[Lens distortion parameter data]
● ● ●

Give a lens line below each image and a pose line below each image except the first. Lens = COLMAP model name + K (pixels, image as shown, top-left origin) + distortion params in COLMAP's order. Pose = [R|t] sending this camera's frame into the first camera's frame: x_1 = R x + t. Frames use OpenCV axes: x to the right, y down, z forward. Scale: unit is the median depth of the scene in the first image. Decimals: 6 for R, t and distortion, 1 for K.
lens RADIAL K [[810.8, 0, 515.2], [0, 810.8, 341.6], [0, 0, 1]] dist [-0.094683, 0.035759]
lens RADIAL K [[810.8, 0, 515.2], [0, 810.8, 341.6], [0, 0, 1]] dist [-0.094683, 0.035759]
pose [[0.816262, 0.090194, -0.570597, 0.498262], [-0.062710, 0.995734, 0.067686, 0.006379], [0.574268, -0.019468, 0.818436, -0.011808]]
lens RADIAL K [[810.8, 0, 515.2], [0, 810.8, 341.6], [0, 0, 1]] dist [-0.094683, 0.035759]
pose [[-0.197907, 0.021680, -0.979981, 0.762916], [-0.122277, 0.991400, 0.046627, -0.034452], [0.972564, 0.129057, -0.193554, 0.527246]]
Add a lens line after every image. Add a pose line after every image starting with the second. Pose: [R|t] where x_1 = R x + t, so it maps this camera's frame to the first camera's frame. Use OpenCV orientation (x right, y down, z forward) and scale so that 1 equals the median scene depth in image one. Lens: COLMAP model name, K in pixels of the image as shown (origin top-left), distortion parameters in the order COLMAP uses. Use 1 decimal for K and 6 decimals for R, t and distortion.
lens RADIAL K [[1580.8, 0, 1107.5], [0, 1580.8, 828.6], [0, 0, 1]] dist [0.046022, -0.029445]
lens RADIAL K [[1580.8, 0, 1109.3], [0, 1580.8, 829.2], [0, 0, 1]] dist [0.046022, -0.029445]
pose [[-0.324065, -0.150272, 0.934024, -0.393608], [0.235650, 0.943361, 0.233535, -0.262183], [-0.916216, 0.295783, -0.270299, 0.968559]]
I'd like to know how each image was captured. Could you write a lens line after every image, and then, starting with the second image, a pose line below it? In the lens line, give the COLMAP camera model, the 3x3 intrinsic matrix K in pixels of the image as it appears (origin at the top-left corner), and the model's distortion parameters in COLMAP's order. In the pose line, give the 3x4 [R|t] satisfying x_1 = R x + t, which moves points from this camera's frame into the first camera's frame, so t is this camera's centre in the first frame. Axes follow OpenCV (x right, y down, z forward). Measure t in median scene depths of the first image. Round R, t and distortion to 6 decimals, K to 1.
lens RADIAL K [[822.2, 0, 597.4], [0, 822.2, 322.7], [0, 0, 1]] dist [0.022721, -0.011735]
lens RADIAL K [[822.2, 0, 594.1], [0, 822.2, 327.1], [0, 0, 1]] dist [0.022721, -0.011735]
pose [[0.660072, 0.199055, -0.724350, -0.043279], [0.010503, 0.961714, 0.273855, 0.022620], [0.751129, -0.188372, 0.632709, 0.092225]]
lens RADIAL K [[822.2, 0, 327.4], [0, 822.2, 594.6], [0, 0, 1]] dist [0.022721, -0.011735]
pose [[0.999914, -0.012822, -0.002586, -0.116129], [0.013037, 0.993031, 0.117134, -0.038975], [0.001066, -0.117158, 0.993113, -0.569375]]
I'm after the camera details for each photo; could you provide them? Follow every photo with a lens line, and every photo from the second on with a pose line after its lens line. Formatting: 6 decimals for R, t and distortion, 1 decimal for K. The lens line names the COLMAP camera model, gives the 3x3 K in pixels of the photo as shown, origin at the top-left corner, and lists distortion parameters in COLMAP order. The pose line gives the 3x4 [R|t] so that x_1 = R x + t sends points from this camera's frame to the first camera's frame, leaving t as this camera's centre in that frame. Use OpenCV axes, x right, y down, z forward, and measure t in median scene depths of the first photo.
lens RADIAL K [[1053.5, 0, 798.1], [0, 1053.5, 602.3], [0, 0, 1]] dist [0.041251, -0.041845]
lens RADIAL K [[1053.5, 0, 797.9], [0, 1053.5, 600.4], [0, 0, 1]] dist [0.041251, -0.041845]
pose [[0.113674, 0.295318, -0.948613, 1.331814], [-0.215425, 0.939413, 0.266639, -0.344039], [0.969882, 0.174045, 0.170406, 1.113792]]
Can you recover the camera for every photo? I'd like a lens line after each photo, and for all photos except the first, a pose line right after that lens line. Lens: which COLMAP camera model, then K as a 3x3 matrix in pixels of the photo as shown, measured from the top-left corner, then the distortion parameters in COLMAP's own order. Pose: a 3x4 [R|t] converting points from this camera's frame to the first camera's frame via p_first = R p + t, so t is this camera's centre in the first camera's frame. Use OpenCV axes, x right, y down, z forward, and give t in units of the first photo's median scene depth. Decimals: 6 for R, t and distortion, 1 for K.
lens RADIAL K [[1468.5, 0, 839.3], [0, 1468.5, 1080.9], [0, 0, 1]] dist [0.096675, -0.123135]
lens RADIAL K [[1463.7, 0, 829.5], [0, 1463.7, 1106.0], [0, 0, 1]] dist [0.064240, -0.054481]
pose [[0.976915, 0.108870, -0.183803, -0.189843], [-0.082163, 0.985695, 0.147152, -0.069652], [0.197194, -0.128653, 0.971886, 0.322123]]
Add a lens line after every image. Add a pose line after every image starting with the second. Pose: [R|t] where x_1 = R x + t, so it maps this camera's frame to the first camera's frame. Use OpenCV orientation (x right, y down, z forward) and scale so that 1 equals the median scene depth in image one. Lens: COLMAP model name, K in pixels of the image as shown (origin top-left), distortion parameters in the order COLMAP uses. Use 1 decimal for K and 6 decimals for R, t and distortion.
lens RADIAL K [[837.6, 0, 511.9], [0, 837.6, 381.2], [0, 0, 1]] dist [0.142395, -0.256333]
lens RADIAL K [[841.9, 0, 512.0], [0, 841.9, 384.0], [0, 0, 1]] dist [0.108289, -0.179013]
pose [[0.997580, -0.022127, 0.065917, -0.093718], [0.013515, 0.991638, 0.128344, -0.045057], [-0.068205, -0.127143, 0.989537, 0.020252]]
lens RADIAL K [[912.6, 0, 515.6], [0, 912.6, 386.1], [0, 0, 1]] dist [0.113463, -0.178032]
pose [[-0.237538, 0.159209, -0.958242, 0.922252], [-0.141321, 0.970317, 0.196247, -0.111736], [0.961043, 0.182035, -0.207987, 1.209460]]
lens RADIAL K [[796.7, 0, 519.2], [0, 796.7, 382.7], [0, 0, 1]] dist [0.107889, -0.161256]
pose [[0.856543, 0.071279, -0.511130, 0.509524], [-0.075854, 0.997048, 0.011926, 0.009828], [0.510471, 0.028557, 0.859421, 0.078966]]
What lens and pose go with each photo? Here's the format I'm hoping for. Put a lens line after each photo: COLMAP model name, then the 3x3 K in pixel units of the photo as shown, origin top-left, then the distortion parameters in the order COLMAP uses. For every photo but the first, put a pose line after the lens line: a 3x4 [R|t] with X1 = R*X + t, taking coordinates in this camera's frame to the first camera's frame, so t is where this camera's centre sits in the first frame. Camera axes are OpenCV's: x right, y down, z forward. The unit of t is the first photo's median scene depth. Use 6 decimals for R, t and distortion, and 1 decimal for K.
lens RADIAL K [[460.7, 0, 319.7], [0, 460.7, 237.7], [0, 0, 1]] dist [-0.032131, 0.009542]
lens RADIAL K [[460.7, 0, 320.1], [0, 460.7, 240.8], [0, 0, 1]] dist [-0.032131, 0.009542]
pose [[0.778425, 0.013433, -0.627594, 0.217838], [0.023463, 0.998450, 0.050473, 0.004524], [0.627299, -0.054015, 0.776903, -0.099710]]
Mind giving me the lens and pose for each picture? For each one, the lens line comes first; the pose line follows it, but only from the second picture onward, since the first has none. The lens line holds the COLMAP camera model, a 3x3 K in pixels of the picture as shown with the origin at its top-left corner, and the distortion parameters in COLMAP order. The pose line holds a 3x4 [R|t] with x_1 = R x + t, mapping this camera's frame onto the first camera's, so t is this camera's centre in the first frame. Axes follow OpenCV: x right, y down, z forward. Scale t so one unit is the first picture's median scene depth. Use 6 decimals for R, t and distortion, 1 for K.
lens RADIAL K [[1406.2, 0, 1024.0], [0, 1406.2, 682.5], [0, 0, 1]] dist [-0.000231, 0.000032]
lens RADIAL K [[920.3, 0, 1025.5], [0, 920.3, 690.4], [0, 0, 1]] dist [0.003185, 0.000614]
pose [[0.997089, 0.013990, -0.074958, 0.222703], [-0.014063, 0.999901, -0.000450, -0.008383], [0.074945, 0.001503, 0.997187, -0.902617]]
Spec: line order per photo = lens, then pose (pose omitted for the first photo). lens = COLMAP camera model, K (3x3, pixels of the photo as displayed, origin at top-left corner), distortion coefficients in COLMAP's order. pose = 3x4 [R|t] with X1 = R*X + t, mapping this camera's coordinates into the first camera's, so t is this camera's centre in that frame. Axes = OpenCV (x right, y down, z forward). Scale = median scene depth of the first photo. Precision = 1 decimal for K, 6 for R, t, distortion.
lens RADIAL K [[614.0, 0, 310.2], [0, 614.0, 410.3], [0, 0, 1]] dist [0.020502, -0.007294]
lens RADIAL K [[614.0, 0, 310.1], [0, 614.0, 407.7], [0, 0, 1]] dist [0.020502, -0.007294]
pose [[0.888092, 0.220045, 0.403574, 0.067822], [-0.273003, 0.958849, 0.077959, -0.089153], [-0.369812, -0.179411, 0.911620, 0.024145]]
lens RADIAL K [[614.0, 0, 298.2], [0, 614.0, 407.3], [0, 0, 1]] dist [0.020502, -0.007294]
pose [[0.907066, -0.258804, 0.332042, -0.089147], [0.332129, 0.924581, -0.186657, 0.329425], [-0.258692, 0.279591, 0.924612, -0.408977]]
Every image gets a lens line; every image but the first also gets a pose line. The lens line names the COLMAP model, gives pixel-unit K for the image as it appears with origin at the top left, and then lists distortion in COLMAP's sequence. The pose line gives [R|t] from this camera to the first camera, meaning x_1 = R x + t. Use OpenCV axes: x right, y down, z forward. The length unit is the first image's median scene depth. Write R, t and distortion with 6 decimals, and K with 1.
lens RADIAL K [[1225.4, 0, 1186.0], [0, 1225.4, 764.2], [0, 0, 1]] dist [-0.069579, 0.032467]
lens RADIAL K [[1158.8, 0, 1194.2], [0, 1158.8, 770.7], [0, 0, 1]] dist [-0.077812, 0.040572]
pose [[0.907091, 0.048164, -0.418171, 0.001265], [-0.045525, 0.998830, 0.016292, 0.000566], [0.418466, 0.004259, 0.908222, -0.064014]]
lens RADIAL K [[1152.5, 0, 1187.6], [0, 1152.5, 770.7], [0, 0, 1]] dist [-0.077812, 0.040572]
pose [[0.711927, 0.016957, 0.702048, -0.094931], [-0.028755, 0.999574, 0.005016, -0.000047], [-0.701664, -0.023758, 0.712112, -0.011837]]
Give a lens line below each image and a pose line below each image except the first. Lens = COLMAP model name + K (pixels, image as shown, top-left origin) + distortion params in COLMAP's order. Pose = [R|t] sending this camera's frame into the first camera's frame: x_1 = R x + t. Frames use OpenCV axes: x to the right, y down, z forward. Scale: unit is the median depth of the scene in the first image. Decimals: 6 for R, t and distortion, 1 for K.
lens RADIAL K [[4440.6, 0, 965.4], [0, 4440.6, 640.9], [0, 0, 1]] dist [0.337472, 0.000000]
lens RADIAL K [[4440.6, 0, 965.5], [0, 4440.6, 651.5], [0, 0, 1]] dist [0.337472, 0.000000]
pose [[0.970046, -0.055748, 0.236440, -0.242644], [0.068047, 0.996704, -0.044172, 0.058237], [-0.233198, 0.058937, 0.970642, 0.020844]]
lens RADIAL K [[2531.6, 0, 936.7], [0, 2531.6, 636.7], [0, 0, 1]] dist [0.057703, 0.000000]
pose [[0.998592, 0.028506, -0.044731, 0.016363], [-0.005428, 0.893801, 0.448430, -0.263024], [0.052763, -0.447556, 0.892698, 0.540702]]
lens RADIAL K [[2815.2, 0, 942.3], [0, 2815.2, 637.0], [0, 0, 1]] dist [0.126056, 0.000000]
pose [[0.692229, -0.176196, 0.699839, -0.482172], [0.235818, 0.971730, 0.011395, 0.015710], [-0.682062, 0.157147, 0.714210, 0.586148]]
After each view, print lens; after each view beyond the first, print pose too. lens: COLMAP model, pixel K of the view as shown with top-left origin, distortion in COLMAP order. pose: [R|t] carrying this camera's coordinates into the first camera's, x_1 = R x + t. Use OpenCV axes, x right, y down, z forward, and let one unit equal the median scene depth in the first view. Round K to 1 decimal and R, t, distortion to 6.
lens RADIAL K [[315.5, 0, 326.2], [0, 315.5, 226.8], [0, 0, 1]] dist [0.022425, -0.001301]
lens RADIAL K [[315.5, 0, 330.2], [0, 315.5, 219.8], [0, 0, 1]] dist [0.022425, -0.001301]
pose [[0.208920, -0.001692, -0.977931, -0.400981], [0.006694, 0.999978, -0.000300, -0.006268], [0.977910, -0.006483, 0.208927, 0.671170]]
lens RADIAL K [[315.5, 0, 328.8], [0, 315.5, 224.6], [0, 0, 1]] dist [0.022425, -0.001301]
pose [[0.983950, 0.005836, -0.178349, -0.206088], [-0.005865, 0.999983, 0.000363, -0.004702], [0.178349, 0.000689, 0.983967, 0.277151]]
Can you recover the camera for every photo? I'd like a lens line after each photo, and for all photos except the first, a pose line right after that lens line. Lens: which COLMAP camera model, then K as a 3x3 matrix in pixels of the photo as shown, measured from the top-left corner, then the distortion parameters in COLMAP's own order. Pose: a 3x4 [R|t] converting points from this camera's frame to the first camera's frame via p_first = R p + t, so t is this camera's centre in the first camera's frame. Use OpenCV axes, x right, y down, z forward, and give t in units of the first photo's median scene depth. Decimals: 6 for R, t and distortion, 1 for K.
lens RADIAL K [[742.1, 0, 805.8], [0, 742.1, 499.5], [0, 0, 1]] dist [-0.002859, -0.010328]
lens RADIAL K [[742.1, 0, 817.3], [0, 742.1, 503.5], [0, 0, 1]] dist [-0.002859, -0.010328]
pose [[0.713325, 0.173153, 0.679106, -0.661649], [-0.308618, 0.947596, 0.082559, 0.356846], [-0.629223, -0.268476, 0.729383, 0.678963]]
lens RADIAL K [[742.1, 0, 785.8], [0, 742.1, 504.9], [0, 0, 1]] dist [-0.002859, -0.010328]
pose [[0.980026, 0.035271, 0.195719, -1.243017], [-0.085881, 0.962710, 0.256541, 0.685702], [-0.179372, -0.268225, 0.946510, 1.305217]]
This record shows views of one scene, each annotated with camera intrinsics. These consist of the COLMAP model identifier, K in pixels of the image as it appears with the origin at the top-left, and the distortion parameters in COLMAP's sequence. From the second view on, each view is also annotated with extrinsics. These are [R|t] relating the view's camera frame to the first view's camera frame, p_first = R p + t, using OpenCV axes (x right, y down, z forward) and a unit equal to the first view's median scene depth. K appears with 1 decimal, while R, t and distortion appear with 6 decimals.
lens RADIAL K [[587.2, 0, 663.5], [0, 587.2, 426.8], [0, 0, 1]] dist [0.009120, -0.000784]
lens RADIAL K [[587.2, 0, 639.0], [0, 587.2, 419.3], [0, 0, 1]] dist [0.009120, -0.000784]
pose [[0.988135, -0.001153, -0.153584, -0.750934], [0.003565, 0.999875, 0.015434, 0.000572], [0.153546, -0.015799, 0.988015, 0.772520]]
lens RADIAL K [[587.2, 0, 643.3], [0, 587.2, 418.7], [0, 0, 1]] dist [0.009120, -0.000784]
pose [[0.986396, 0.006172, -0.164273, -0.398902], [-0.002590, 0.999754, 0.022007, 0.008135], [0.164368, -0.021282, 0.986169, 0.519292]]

● ● ●

**Your task**
Duplicate the rows above, from the line containing "After each view, print" through the line containing "0.000689, 0.983967, 0.277151]]", keeping every character unchanged.

**Result of the exercise**
After each view, print lens; after each view beyond the first, print pose too. lens: COLMAP model, pixel K of the view as shown with top-left origin, distortion in COLMAP order. pose: [R|t] carrying this camera's coordinates into the first camera's, x_1 = R x + t. Use OpenCV axes, x right, y down, z forward, and let one unit equal the median scene depth in the first view. Round K to 1 decimal and R, t, distortion to 6.
lens RADIAL K [[315.5, 0, 326.2], [0, 315.5, 226.8], [0, 0, 1]] dist [0.022425, -0.001301]
lens RADIAL K [[315.5, 0, 330.2], [0, 315.5, 219.8], [0, 0, 1]] dist [0.022425, -0.001301]
pose [[0.208920, -0.001692, -0.977931, -0.400981], [0.006694, 0.999978, -0.000300, -0.006268], [0.977910, -0.006483, 0.208927, 0.671170]]
lens RADIAL K [[315.5, 0, 328.8], [0, 315.5, 224.6], [0, 0, 1]] dist [0.022425, -0.001301]
pose [[0.983950, 0.005836, -0.178349, -0.206088], [-0.005865, 0.999983, 0.000363, -0.004702], [0.178349, 0.000689, 0.983967, 0.277151]]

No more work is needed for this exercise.